Three months after a federal judge blocked much of Florida’s year-old voter suppression law as an unconstitutional infringement on speech and voting rights, the same judge agreed Tuesday to permanently remove the restrictions on voter registration drives, pending final confirmation that a federal appeals court has dismissed the case. In a settlement, the civil rights groups challenging the law and the state agreed not to appeal the case.
HB 1355, enacted by the state legislature’s Republican majority and signed by Gov. Rick Scott (R) — went into effect last July, putting major new restrictions on groups who work to register new voters. The law imposed harsh new restrictions on third-party voter registration groups, requiring them to turn in completed registration forms 48 hours — to the minute — after completion, or face fines.
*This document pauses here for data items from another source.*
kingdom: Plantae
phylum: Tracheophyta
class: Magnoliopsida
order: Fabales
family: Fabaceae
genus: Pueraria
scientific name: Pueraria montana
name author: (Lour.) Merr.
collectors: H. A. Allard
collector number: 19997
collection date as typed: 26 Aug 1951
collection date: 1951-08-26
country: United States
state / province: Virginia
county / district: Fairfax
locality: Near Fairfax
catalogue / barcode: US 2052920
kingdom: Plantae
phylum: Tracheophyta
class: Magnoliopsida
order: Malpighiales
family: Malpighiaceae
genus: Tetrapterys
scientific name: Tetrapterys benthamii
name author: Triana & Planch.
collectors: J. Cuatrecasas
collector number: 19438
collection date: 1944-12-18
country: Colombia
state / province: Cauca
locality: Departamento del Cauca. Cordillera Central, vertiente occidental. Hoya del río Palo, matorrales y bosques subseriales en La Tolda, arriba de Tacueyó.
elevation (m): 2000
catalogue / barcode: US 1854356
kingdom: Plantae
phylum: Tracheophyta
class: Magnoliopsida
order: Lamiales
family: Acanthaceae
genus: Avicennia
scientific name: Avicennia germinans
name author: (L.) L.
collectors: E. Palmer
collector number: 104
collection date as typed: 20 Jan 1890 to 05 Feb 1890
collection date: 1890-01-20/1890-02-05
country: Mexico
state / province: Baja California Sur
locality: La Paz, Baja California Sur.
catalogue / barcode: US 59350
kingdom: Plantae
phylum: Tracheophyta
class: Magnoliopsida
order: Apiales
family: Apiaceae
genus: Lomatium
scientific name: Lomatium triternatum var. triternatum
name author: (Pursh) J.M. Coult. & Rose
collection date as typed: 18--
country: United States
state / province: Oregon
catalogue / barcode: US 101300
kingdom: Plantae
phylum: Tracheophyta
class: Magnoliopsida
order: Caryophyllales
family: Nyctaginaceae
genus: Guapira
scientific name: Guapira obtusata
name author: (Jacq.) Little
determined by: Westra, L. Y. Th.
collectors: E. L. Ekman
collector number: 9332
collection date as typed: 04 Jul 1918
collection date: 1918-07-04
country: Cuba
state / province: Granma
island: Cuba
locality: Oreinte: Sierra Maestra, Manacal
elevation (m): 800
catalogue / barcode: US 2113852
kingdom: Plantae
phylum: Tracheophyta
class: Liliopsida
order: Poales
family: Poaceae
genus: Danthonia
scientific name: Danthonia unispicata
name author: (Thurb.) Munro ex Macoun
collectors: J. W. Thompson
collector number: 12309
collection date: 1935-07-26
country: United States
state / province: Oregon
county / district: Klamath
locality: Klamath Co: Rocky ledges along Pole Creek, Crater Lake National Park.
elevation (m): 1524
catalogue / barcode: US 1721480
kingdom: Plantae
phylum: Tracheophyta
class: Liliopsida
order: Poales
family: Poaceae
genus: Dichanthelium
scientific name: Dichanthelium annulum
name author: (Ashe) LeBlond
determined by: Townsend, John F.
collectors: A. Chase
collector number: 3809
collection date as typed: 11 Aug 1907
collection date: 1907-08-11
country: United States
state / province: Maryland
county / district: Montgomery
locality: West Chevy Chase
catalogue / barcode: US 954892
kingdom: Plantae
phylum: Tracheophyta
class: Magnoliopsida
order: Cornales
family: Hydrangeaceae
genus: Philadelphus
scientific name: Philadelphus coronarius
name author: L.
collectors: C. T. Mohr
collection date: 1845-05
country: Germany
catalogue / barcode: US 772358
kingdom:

U.S. District Judge Robert Hinkle, in his May order, put the restrictions on hold, finding “the statute and rule impose burdensome record-keeping and reporting requirements that serve little if any purpose, thus rendering them unconstitutional even to the extent they do not violate the [National Voter Registration Act].”
Unfortunately, before the law was struck down, it had a clear effect: driving down voter registration numbers in Florida. The Florida Times-Union reported this week that Democratic voter registration in the state “all but [dried] up” in the wake of the law’s enactment.